◆ EXTRAIT CHOISI:
La loi du 14 novembre 1996 de mise en œuvre du pacte de relance de la politique de la ville distingue trois niveaux d’intervention :
– les zones urbaines sensibles (Z.U.S.) ;
– les zones de redynamisation urbaine (Z.R.U.) ;
– les zones franches urbaines (Z.F.U.).
Les trois niveaux d’intervention Z.U.S., Z.R.U. et Z.F.U., caractérisés par des dispositifs d’ordres fiscal et social d’importance croissante, visent à répondre à des degrés différents de difficultés rencontrées dans ces quartiers.
Des moyens en plus ?
Tous les ministères sont normalement concernés par la politique de la ville. Au niveau d’un collège, les effets de ces politiques doivent normalement être visibles et passer par différents biais (intervention de la ville, contrat avec le Conseil Général, rectorat…) et cela conduit donc à une multitude de dispositifs se chevauchant, pour lesquels chaque acteur politique a intérêt à communiquer. On arrive donc très vite à une politique de saupoudrage avec quelques HS pour les enseignants et des recrutements de temps partiels et précaires en tout genre.
Concrètement, quelle est la réalité dans l’académie de Grenoble ?

◆ CONSIGNE: Dans l'extrait sur la politique de la ville, réécrivez sous forme de liste le paragraphe qui commence par « Tous les ministères sont normalement concernés ». Gardez ses faits principaux. Les entrées n'ont aucun rôle dans cet exercice.

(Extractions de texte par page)
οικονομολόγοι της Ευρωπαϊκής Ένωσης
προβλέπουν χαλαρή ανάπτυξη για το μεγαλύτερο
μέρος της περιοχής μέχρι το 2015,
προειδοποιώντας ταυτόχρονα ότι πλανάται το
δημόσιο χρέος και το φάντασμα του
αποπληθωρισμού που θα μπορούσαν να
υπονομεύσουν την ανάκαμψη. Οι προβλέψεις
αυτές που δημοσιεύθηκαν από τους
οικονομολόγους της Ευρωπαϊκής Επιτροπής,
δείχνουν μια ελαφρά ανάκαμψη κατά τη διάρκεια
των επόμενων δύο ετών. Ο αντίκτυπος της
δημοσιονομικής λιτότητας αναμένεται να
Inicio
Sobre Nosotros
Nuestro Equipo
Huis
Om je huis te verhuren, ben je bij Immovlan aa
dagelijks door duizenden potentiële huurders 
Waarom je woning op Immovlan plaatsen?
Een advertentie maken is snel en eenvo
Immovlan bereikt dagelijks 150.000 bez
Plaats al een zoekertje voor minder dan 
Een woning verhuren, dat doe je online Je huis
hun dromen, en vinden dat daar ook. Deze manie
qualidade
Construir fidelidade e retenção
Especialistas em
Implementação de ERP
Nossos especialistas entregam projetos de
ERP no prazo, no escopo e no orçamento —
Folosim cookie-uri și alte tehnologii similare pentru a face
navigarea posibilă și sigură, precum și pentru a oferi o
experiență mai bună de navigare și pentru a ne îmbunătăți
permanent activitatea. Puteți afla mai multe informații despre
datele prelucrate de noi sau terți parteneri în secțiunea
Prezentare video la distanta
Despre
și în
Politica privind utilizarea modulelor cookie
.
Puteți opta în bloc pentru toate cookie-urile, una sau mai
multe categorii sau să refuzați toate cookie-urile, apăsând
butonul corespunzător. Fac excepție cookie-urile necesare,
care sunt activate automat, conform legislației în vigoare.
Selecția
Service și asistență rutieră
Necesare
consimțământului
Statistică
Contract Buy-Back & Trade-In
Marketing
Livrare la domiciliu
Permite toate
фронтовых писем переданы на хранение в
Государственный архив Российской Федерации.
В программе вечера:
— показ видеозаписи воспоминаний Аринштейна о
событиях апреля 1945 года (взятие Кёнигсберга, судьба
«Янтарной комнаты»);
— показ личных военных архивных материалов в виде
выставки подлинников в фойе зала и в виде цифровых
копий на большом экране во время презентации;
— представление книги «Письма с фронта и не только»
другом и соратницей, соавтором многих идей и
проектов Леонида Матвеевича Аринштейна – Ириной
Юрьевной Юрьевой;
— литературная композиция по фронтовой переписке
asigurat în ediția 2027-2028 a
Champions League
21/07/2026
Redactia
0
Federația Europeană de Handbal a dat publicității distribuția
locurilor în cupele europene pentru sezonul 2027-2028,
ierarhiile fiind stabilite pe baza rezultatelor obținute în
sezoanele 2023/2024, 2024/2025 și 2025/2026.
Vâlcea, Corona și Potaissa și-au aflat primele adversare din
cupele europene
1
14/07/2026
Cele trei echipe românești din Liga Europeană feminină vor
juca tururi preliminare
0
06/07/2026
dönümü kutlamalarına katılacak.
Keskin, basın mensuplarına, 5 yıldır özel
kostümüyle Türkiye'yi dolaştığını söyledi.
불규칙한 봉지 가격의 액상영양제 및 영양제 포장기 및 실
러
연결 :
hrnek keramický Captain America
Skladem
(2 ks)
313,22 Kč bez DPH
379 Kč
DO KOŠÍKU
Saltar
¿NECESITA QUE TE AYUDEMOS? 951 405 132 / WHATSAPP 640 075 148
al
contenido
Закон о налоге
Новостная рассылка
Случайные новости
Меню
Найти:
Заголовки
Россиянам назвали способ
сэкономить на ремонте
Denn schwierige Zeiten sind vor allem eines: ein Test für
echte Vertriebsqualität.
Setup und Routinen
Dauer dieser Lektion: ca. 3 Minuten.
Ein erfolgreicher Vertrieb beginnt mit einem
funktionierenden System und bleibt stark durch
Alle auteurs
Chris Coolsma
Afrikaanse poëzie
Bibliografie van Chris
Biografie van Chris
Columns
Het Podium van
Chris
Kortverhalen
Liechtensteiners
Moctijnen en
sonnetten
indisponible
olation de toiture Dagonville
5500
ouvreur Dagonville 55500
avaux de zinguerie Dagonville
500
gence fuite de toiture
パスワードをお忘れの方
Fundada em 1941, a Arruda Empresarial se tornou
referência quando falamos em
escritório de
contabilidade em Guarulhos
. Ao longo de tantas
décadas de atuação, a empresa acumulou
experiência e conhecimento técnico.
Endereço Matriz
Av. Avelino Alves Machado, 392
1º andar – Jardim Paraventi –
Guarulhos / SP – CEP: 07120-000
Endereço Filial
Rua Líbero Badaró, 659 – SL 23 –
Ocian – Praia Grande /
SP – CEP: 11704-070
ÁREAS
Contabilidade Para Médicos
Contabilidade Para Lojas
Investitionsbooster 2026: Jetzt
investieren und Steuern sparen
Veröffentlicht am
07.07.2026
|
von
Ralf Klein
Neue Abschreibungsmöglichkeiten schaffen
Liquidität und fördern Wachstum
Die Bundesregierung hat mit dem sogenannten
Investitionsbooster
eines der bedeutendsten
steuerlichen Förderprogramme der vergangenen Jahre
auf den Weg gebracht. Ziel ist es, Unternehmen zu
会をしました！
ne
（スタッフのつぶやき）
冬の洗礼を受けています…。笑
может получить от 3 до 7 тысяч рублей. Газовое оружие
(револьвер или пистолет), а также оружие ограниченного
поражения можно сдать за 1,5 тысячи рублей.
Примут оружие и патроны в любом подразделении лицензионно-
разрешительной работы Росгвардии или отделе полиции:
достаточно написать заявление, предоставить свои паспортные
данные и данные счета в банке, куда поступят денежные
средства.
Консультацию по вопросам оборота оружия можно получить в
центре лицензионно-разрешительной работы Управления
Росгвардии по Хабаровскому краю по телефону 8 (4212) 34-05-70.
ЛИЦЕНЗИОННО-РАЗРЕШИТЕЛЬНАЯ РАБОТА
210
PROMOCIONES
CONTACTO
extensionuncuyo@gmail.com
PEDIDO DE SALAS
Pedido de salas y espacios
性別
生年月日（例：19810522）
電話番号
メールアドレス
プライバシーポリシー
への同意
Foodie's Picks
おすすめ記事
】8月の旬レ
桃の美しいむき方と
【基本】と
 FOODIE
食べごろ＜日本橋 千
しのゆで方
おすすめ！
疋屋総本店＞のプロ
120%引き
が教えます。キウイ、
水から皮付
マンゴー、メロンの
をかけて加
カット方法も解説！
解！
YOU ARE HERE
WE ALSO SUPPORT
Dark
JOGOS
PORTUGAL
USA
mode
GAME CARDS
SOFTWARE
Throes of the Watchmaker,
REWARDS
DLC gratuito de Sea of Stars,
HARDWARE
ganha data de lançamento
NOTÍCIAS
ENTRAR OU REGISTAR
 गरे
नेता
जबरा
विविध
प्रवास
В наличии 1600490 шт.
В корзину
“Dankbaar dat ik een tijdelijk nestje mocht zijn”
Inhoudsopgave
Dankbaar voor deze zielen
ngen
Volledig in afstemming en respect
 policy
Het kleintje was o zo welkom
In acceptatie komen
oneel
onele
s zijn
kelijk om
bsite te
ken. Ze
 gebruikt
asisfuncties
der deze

◆ RÉPONSE RÉDIGÉE:
– Tous les ministères sont normalement concernés par la politique de la ville.
– Dans un collège, ses effets passent par plusieurs voies : intervention de la ville, contrat avec le Conseil Général, rectorat…
– Il en résulte une multitude de dispositifs qui se chevauchent, et chaque acteur politique a intérêt à communiquer sur eux.
– On aboutit vite à un saupoudrage : quelques HS pour les enseignants et des recrutements de temps partiels et précaires en tout genre.